Citing the 1983 law prohibiting the spread of
HIV through transfusions, the U.S.
government on Wednesday said they are leaving the ban in place that bars gay men from
donating blood. The Food and Drug Administration stood by its long-standing
policy, in a document posted on their Web site Wednesday. This comes more than a year after the Red Cross and two other blood groups criticized the FDA's policy as "medically and scientifically unwarranted." "I am disappointed, I must confess," said Dr. Celso Bian co, executive vice president of America's Blood Centers, whose members provide nearly half the nation's blood supply. Upon their arrival at a blood center or a bloodmobile, all men are asked if they have had sex with another man since 1977. Those who mark their card as 'yes" are permanently banned from donating blood. The FDA has said those men are at increased risk of infection by HIV that can be transmitted to others by blood transfusion. In March 2006, the Red Cross, the international blood association AABB and America's Blood Centers proposed replacing the lifetime ban with a one-year deferral following male-to-male sexual contact. New and improved tests, which can detect HIV-positive donors within just 10 to 21 days of infection, make the lifetime ban unnecessary, the blood groups told the FDA. In the document posted Wednesday, the FDA said it would change its policy if given data showing that doing so wouldn't pose a "significant and preventable" risk to blood recipients. "It is a way of saying, 'Whatever was presented to us was not sufficient to make us change our minds,"' Bianco said.
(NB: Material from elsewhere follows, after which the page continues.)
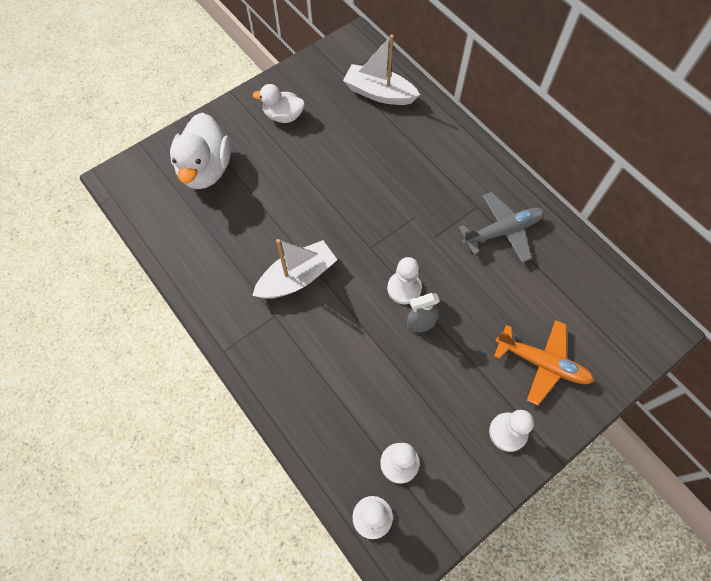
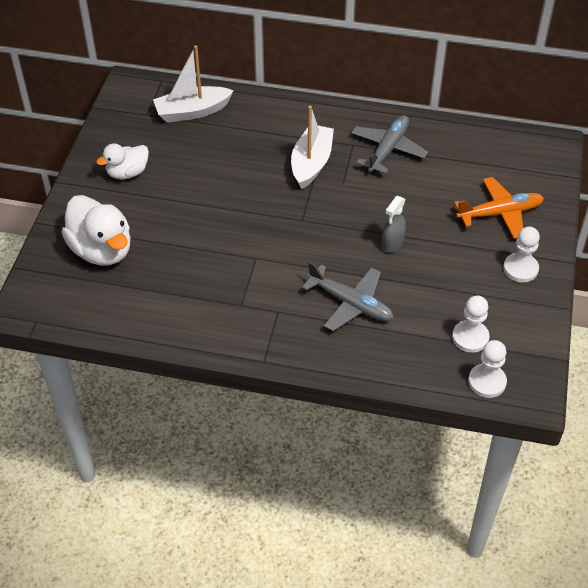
camera: 40 degrees left, 15 degrees down
white boat [252,239,337,299] -> white boat moved to [291,106,334,189]
white pawn [387,257,422,304] -> none
none -> grey plane [302,261,393,331]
The FDA said HIV tests currently in use are highly accurate, but still cannot detect the virus 100 percent of the time. The estimated HIV risk from a unit of blood is currently about one per 2 million in the United States, according to the agency. Critics of the FDA's policy said it bars potential healthy donors, despite the increasing need for donated blood, and discriminates against gays. The FDA recognized the policy defers many healthy donors but rejected the suggestion it's discriminatory. Anyone who's used intravenous drugs or been paid for sex also is permanently barred from donating blood.